Für die Monate Juli 1978 und September 1979 sieht der Senat eine Beitragszeit (bzw. eine Beschäftigungszeit) nicht als nachgewiesen an. Im Monat Juli 1978 hat der Kläger – ausweislich der A. Nr. 6249 vom 11.10.2001 – keinen Tag gearbeitet, sondern wies 26 Krankheitstage auf. Für den Monat September 1979, in dem das Arbeitsverhältnis am 1.9.1979 aufgelöst wurde, ist in der A. ebenfalls kein Arbeitstag bescheinigt.

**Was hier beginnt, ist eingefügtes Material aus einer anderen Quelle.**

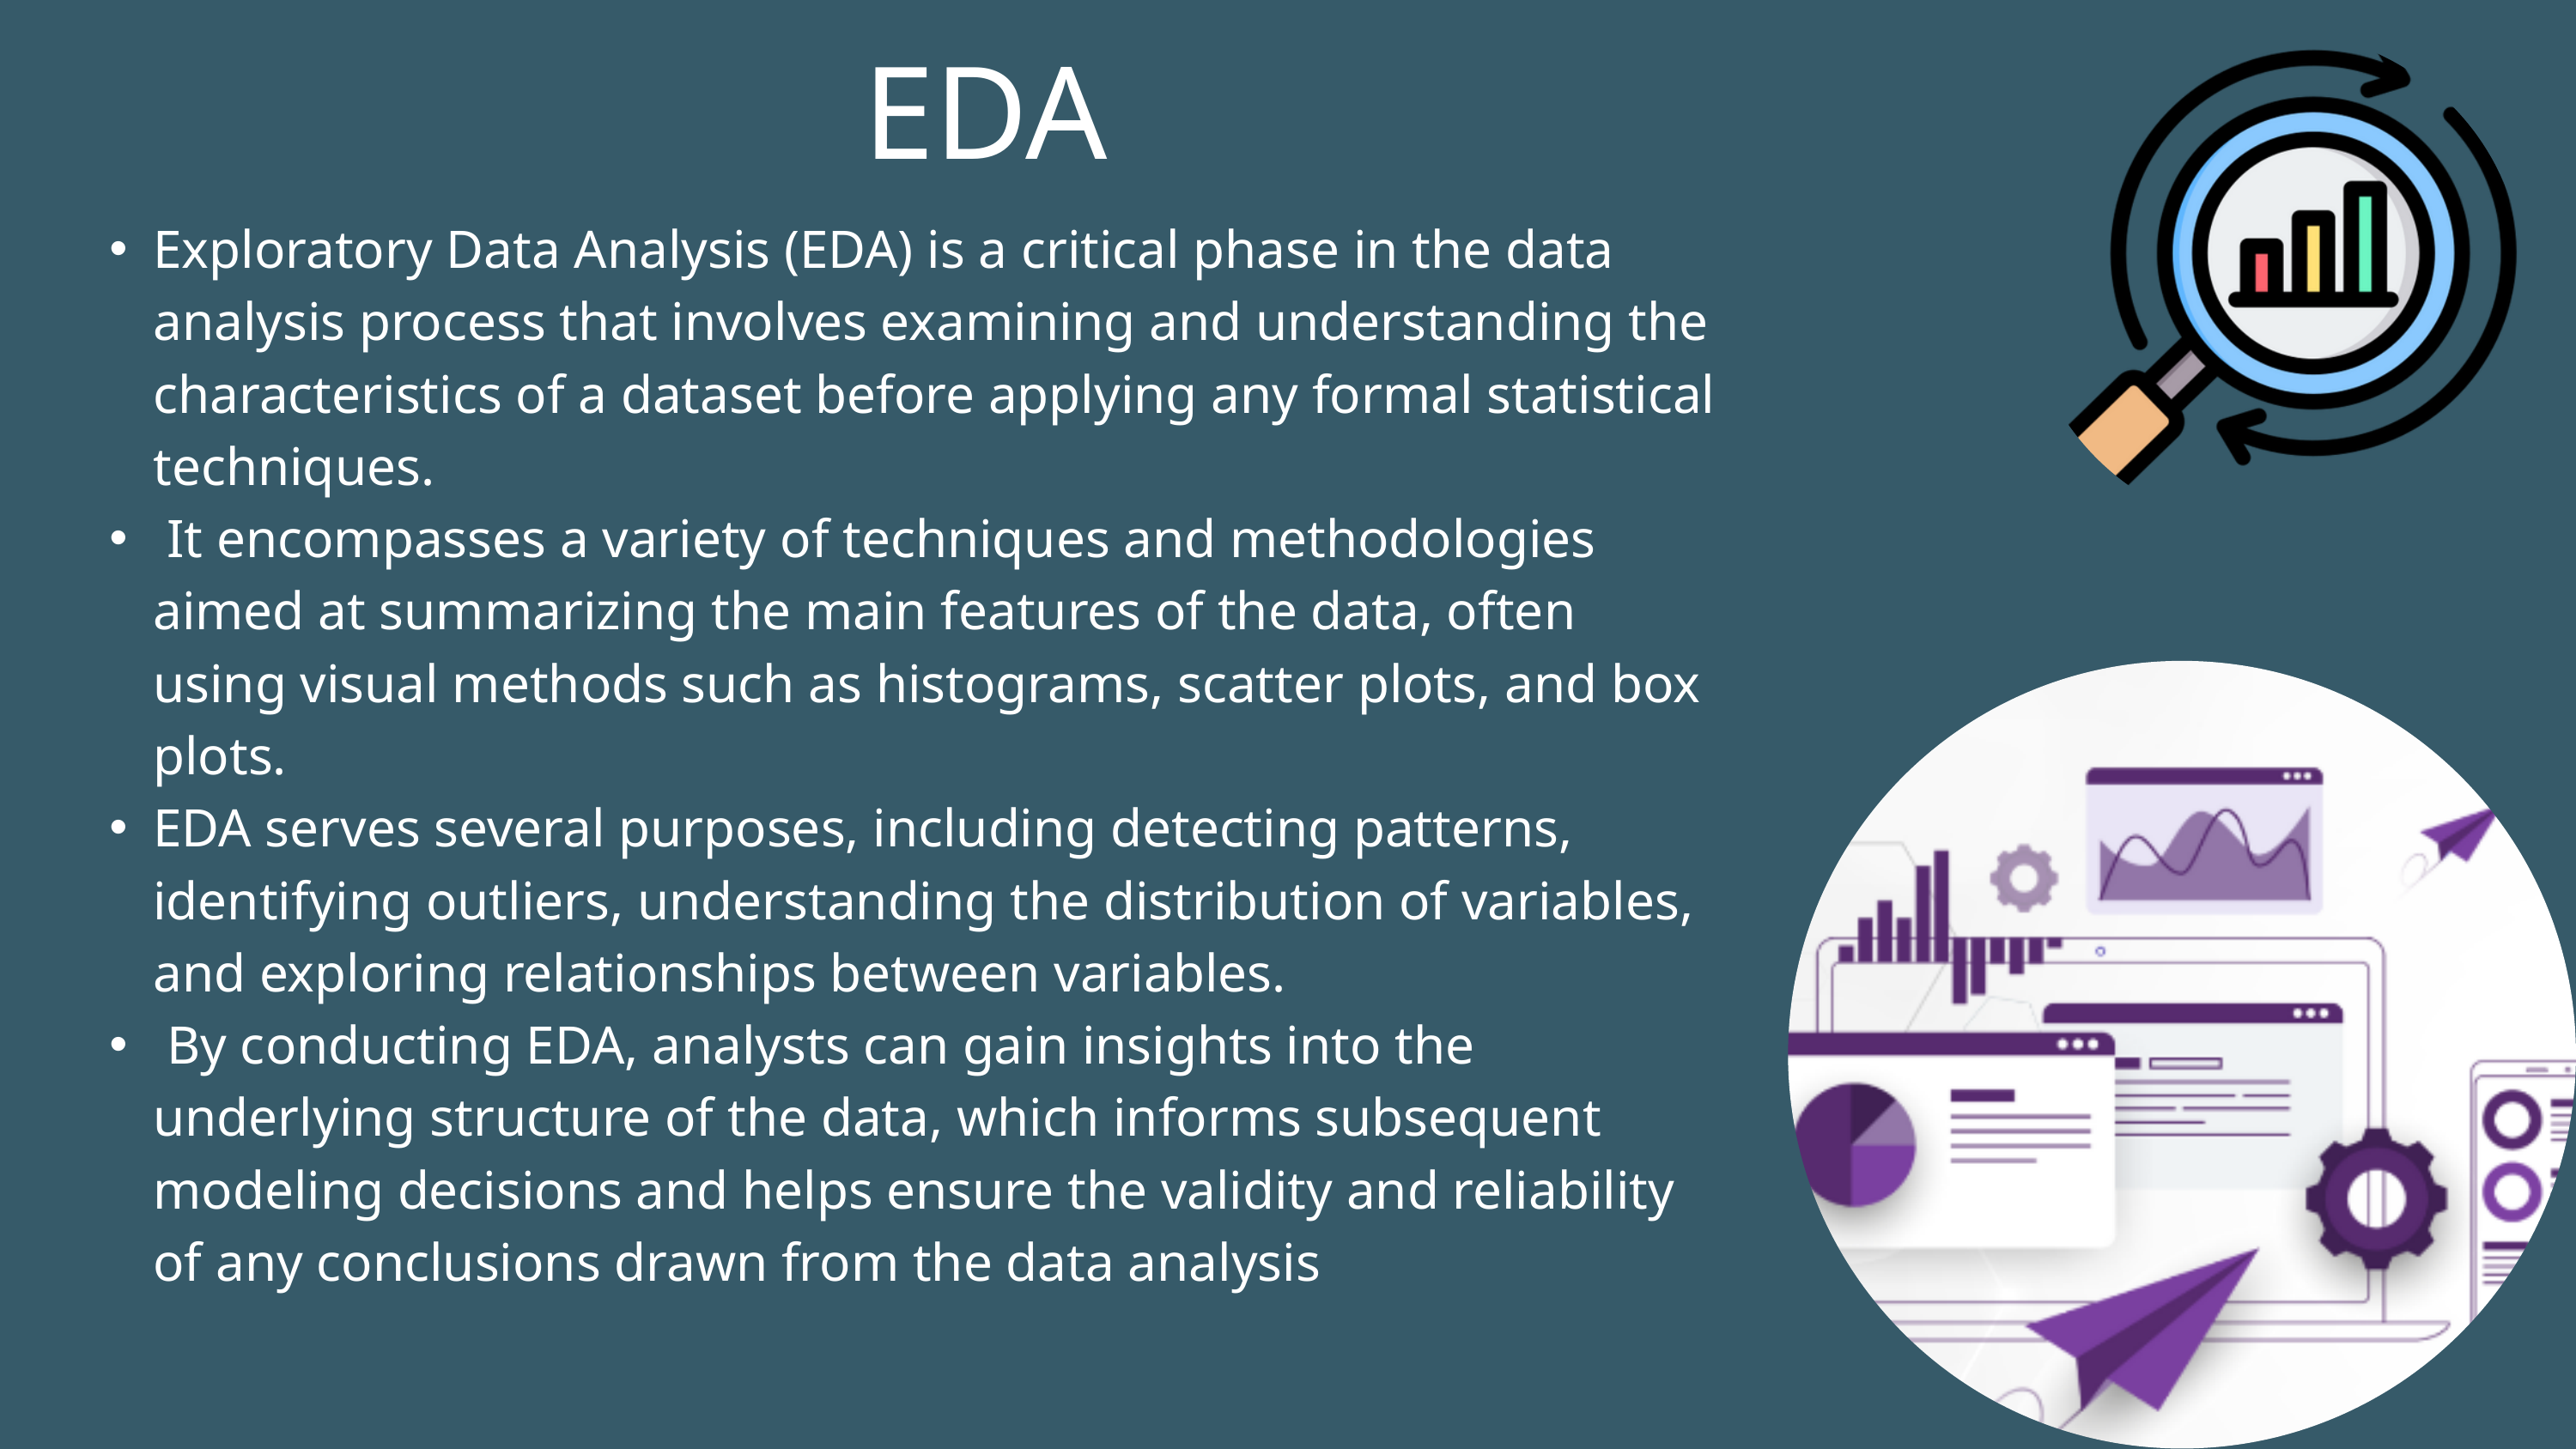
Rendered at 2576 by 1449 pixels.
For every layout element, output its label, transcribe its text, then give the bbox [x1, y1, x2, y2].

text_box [2023, 31, 2524, 532]
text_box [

Es bestand auch keine Notwendigkeit, den Versicherungsnachweis E 205 RO beim r. Versicherungsträger anzufordern bzw. seinen Eingang abzuwarten, da dieser nicht für Zwecke des FRG und nach den dortigen Erfordernissen erstellt wird, sondern aufgrund der Verordnung (VO) Nr. 1408/71 und Nr. 574/72 EWG bzw. seit 1.5.2010 aufgrund der VO 883/2004 EG und VO 987/2009 EG. Dieser Versicherungsnachweis besagt lediglich, welche Versicherungszeiten nach r. Recht berücksichtigt werden und ersetzt die Prüfung, ob Beitragszeiten gemäß § 22 Abs. 3 FRG als nachgewiesen oder glaubhaft gemacht zu berücksichtigen sind, nicht.

Nach alledem waren das angefochtene Urteil und die angefochtenen Bescheide abzuändern und die Beklagte zu verurteilen, die vom Kläger in der Zeit vom 16.1.1969 bis 30.6.1978 und vom 1.8.1978 bis 31.8.1979 in R. zurückgelegten Beitragszeiten als nachgewiesene Beitragszeiten bei der Rentenberechnung zu berücksichtigen.

Die Kostenentscheidung beruht auf § 193 SGG und berücksichtigt, dass die Berufung des Klägers überwiegend Erfolg hatte.

Gründe für eine Zulassung der Revision liegen nicht vor.